* **The task**: Transcribe every text line in the listing below verbatim, omitting the pictures.

* **Material for this exercise**:

_ _ _ _ _

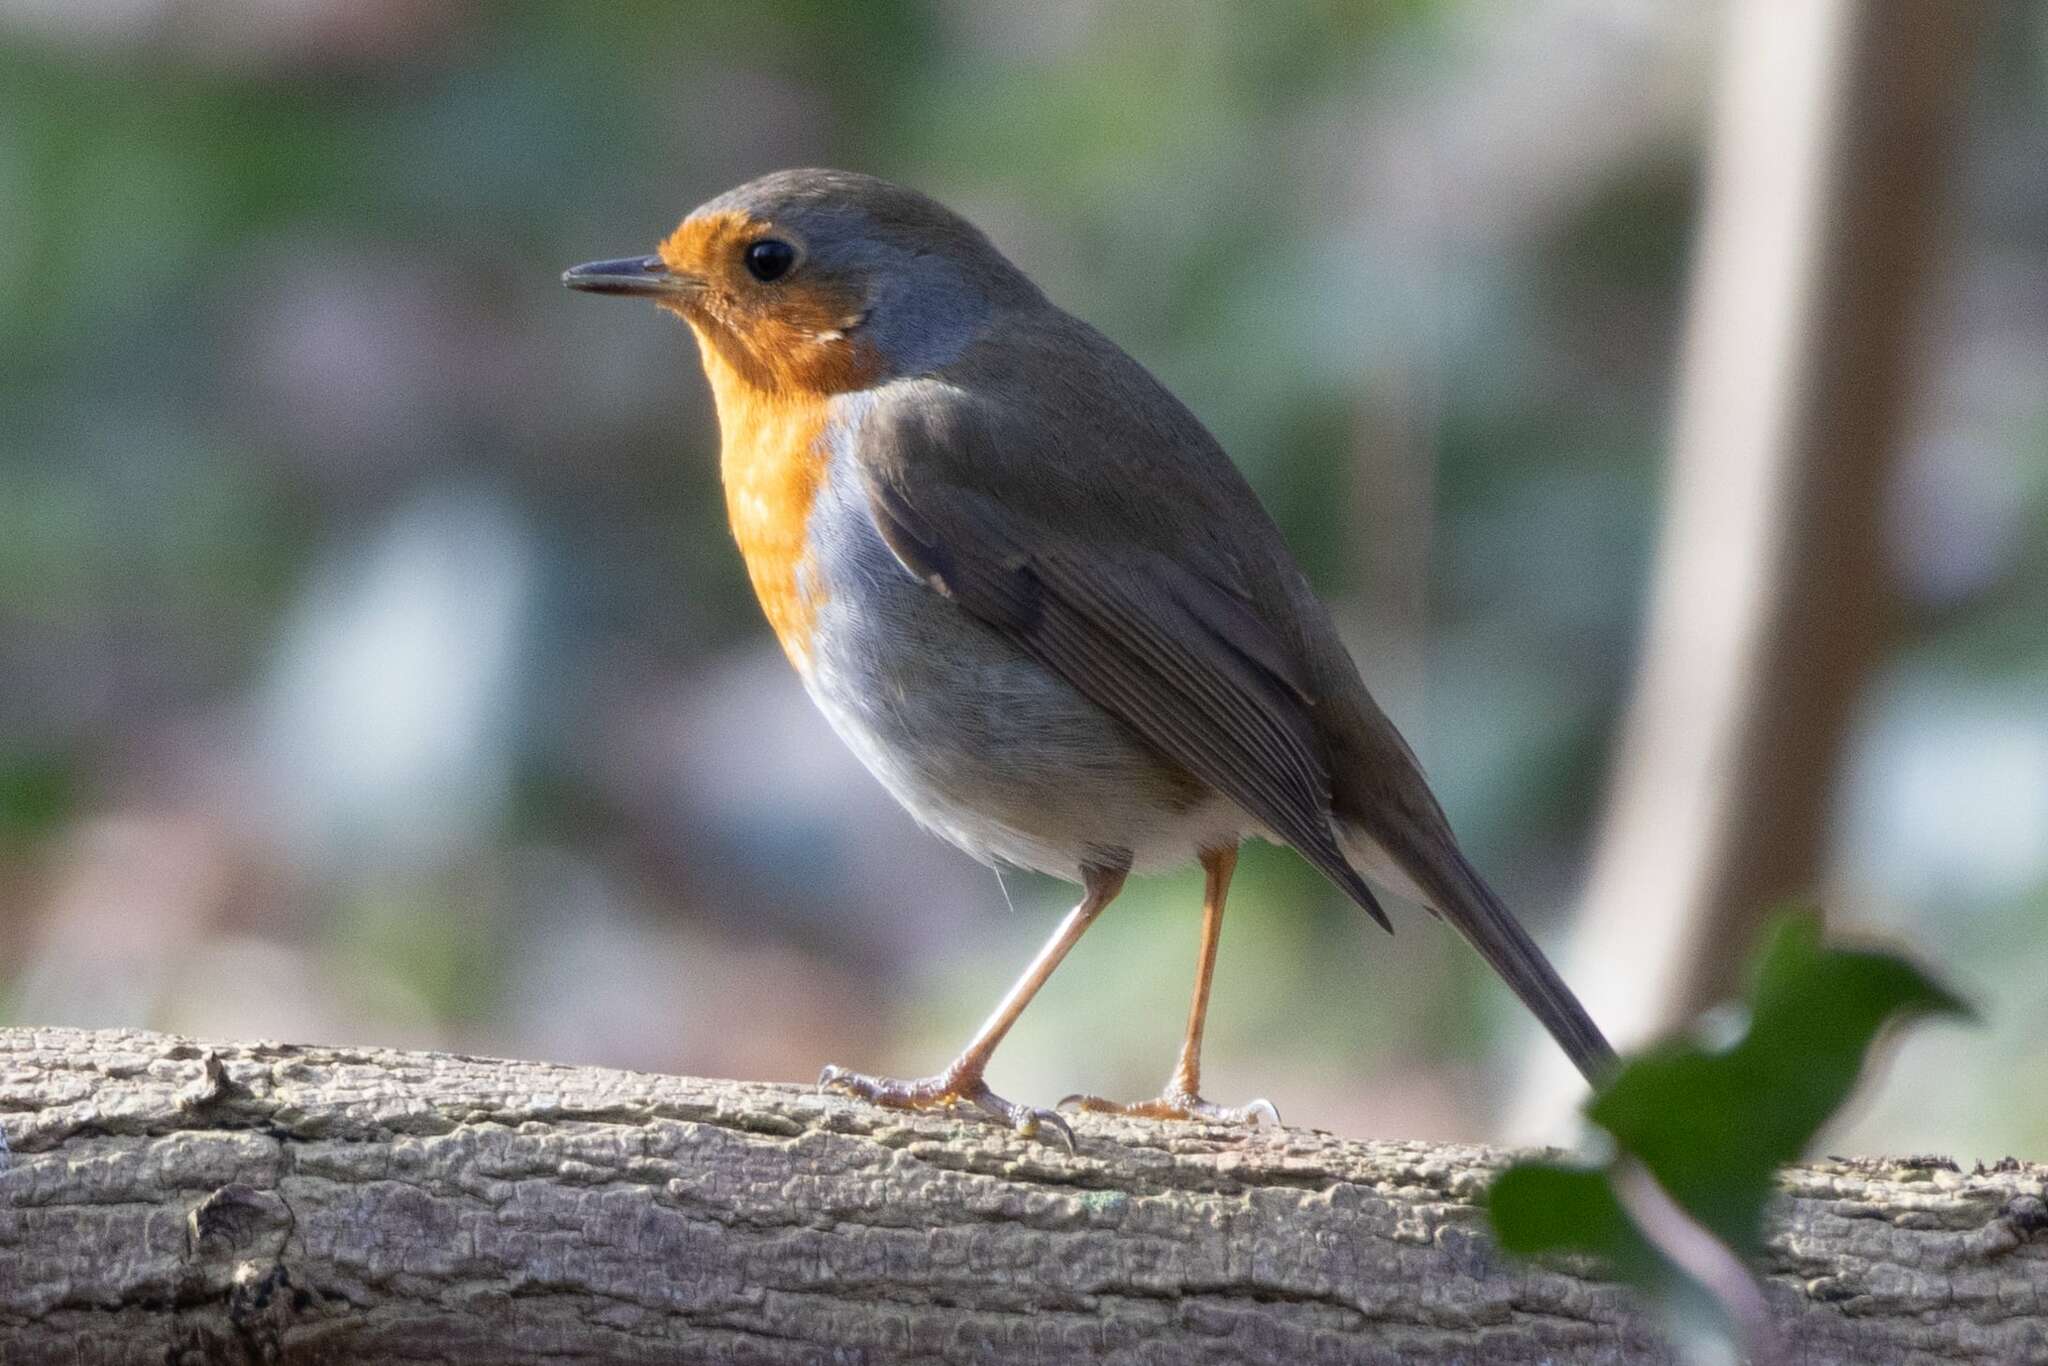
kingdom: Animalia
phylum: Chordata
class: Aves
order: Passeriformes
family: Muscicapidae
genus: Erithacus
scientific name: Erithacus rubecula
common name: European robin
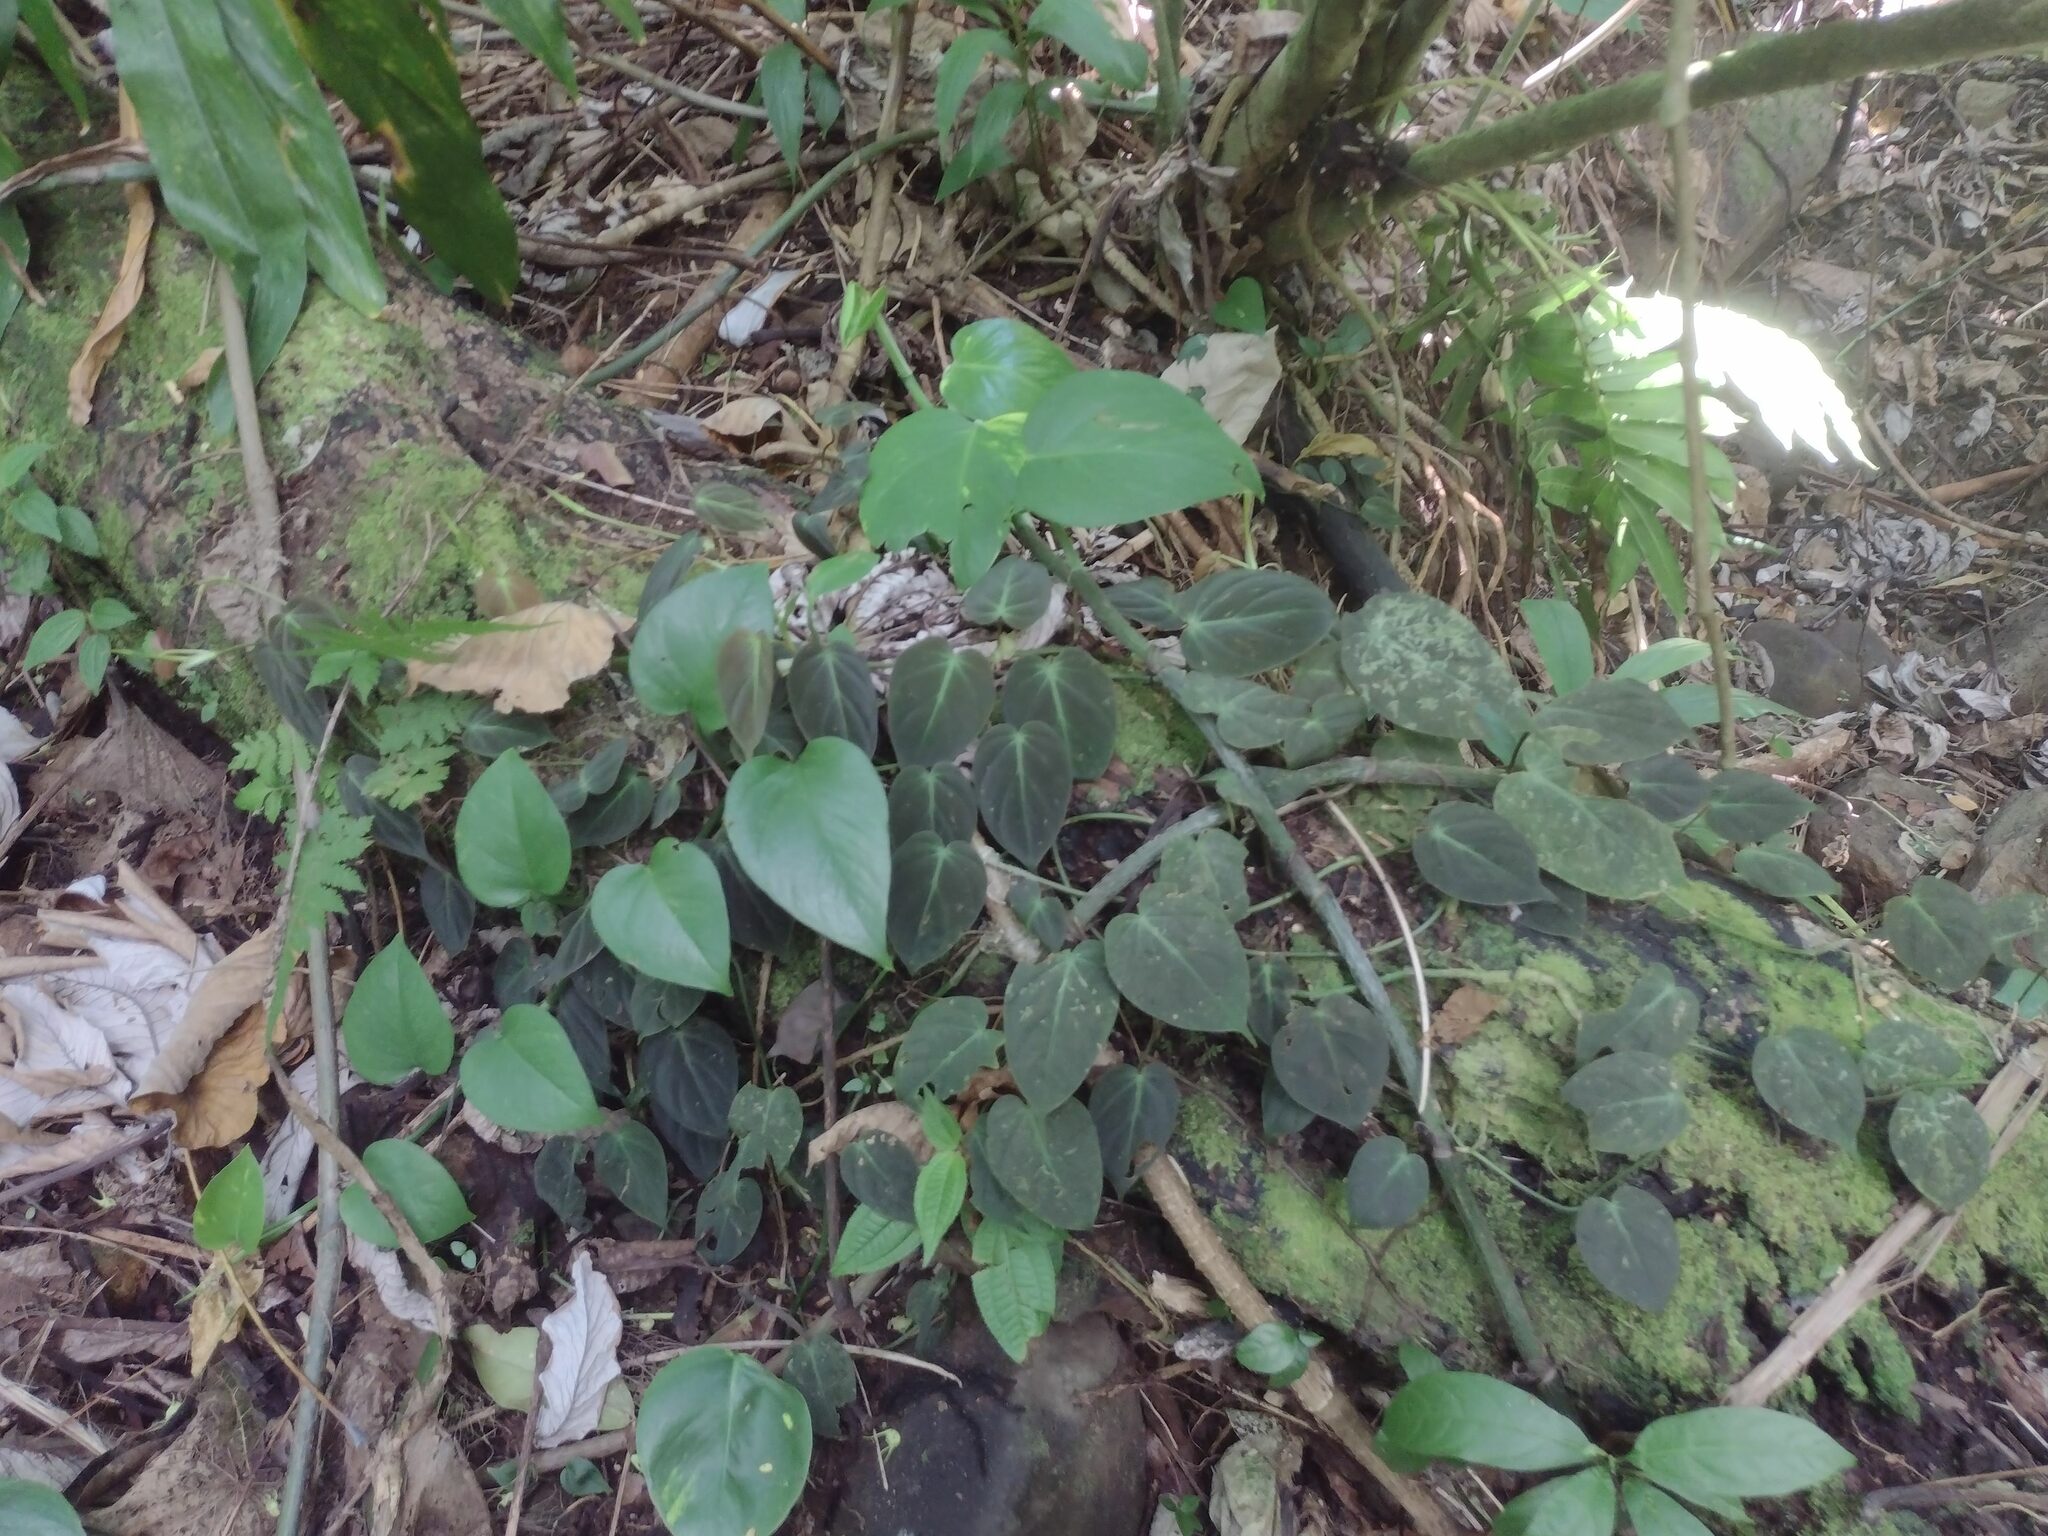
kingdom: Plantae
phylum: Tracheophyta
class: Liliopsida
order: Alismatales
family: Araceae
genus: Philodendron
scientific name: Philodendron hederaceum
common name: Vilevine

_ _ _ _ _

* **Answer to this task**:
kingdom: Animalia
phylum: Chordata
class: Aves
order: Passeriformes
family: Muscicapidae
genus: Erithacus
scientific name: Erithacus rubecula
common name: European robin
kingdom: Plantae
phylum: Tracheophyta
class: Liliopsida
order: Alismatales
family: Araceae
genus: Philodendron
scientific name: Philodendron hederaceum
common name: Vilevine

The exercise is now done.